Single Sign On (SSO) allows users to securely sign on to Upflow and other applications in use at your business with a single set of credentials. Below you'll find a rundown of the process and the steps involved in deploying this authentication method for Upflow.
OIDC or SAML
OpenID Connect (OIDC) and Security Assertion Markup Language (SAML) are authentication protocols used when configuring SSO. We currently support both these options but we recommend OIDC and the guides below describe the OIDC setup process through different Identity Providers.
-
Microsoft Entra ID (formerly Azure Active Directory)
- Before proceeding, verify that you have an active Microsoft Entra ID account with Admin privileges.
- Name: Upflow SSO
- Select: Single tenant
- Redirect URI: Select Web and enter:
https://auth.upflow.io/__/auth/handler
Register Upflow as a new app: App registration → New registration
Record the Application ID which serves as theclient_id
-
Navigate to the Upflow SSO application settings, and create a new app secret:
Certificates & secrets → New client secret- Record the Value field which serves as the
client_secret
- Record the Value field which serves as the
-
Go to API permissions and make sure the User.Read permission under Microsoft Graph is granted to the application.
-
Go back to the Overview page
- Record the Directory (tenant) ID which can be used to generate the
issuer
URL:https://login.microsoftonline.com/[tenant]/v2.0/
- Record the Directory (tenant) ID which can be used to generate the
-
Reach out to Upflow Support so that we can complete the process on our end. We'll provide a secure channel for you to send the following details through:
-
Application ID (
client_id
) -
Application Secret (
client_secret
) -
Tenant ID (part of
issuer
URL)
-
- Before proceeding, verify that you have an active Microsoft Entra ID account with Admin privileges.
-
Okta
- The Admin user must be signed in to the Okta Admin Console.
-
Once there, go to
Applications
>Applications
>Create App Integration
-
Create a new
App Integration
, then select:- Sign-in method: OIDC
- Application type: Web Application
-
Enter the following settings in the subsequent
New Web App Integration
panel:- App integration name: Upflow SSO
- Grant type: Authorization Code
- Sign-in redirect URIs:
https://auth.upflow.io/__/auth/handler
- Sign-out redirect URIs:
https://app.upflow.io/
5. Assignments (optional): The default option lets you assign and grant access to Upflow for everyone in your Okta org.
If you would like to have more fine-grained access control over which users can access the Upflow application, you can select Controlled access and identify authorized group(s). As an alternative, groups and users can also be later authorized individually in the application settings page.
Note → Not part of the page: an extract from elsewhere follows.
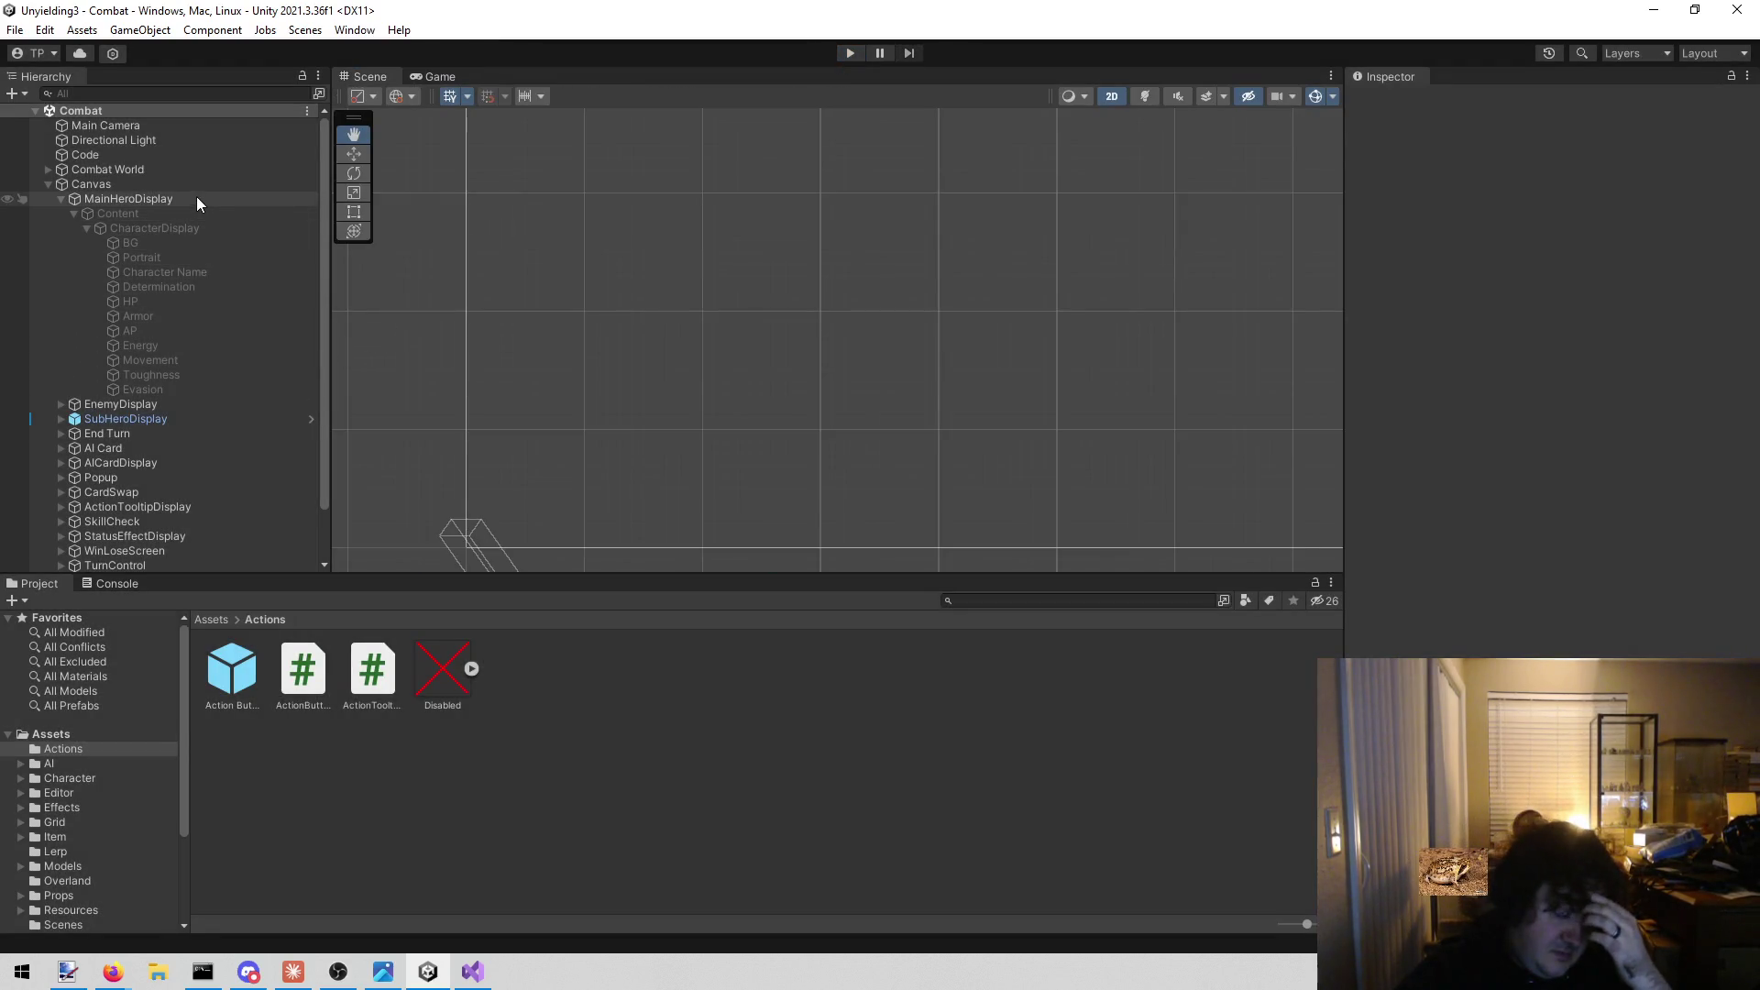
pyautogui.click(224, 212)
* Please note that users will still have to be invited in your Upflow account to be able to enter the Upflow application.6. After hitting Save, the following application settings panel will display the following parameters which will to be securely transmitted to Upflow:
- the
client_id
(Client ID) - the
client_secret
(Secret)
- the
issuer
can be found in the top right corner of the window, right below your email address
-
Reach out to Upflow Support so that we can complete the process on our end.
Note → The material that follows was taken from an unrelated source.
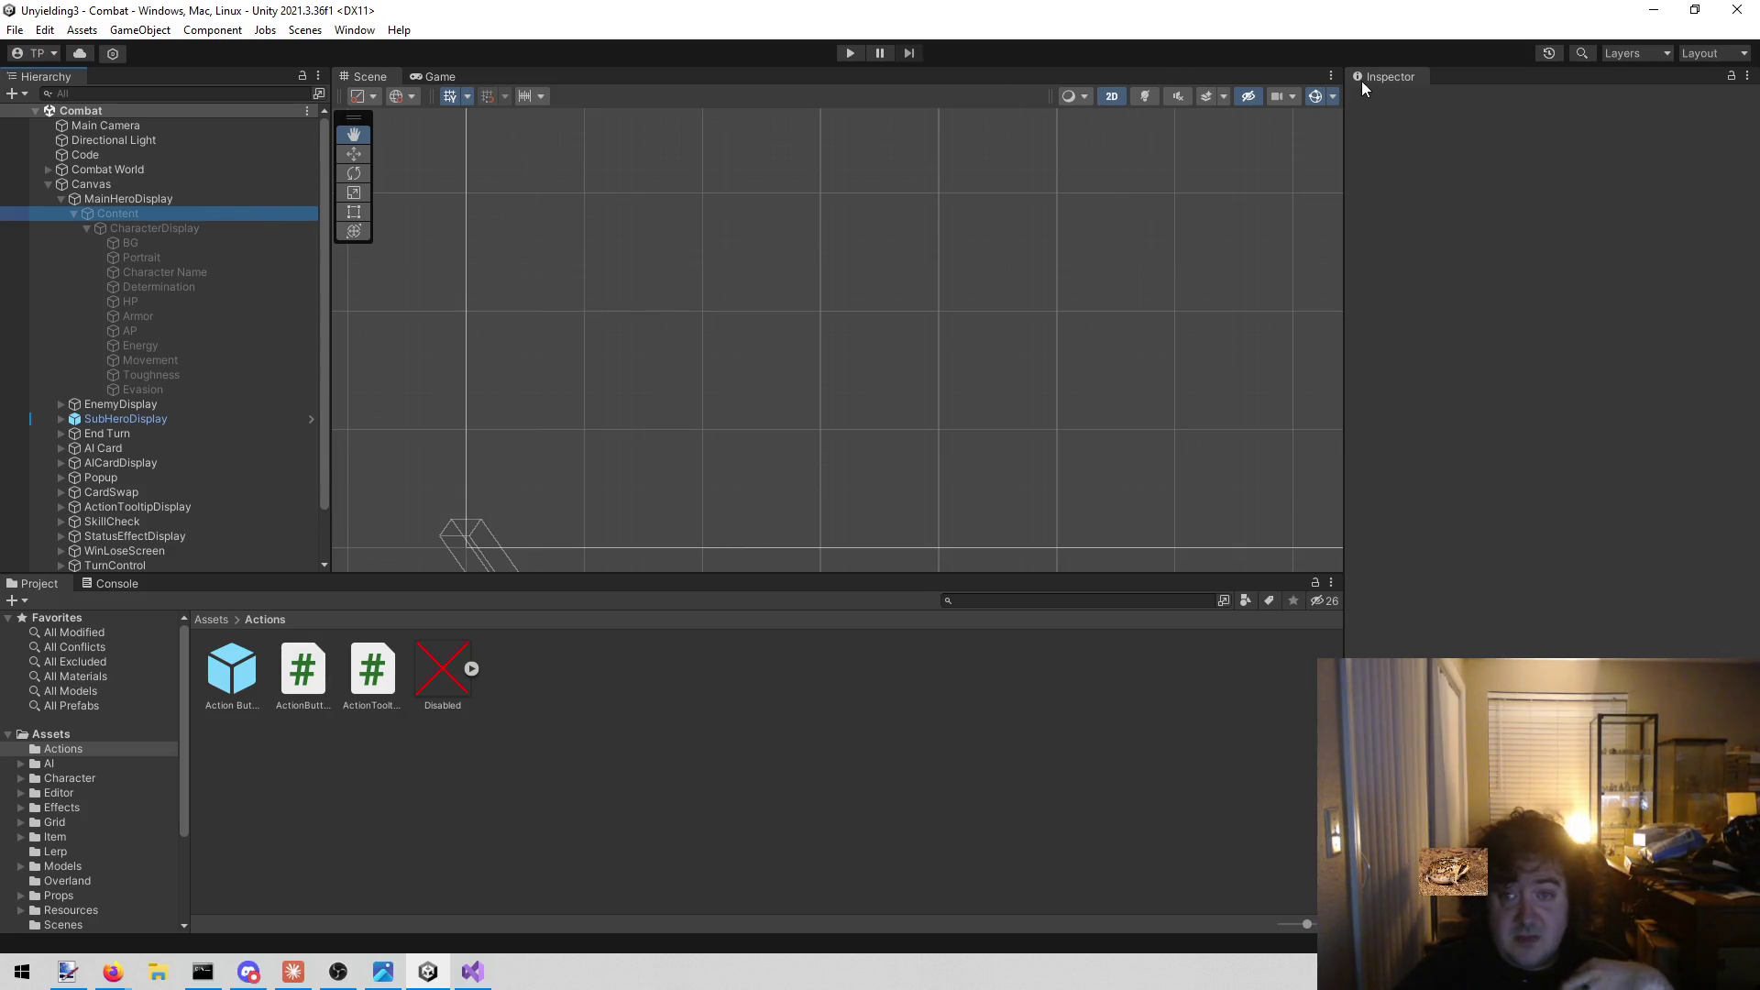
pyautogui.click(1390, 101)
We'll provide a secure channel for you to send the following details through:-
client_id
-
client_secret
-
issuer
-
SAML
OIDC is our recommended authentication protocol. If you do choose to proceed with SAML, the steps for this process are outlined below:
- Register a new app on your Identity Provider which will grant access to the Upflow application to read and verify the identity (email) of authenticating users.
You'll need the following Redirect URL:https://auth.upflow.io/__/auth/handler
-
Reach out to Upflow Support so that we can complete the process on our end.
We'll provide a secure channel for you to send the following parameters of the newly registered app:-
idpEntityId
-
ssoURL
-
rpEntityId
-
x509Certificates
- Email domain name which will be used to sign in (e.g. “example.com”)
-
FAQ
-
Does Upflow support Google SSO?
Yes, Upflow offers Google SSO support. -
If I set up SSO on my Upflow sandbox account, do I have to do it again on my production account?
No, a single SSO configuration can be applied on both accounts. Reach out to Upflow Support to ensure the configuration is ported over. -
If SSO is enabled on my Upflow account, can some of our users still sign on with their email and Upflow password?
No. Once SSO is enabled on your Upflow account, the activation occurs at the domain level and all users MUST sign in via SSO. All other Upflow authentication methods are disabled. -
Does Upflow support (SCIM) User Provisioning?
(SCIM) User Provisioning is not currently supported through Upflow. -
Does Upflow support multi-factor authentication (MFA)?
MFA is not currently supported through Upflow. -
Does Upflow support Just-In-Time (JIT) provisioning?
Just-In-Time (JIT) provisioning is not currently supported through Upflow. -
Is Upflow able to support an SSO setup with 2 different domains?
Yes, please reach out to Upflow Support to process this request.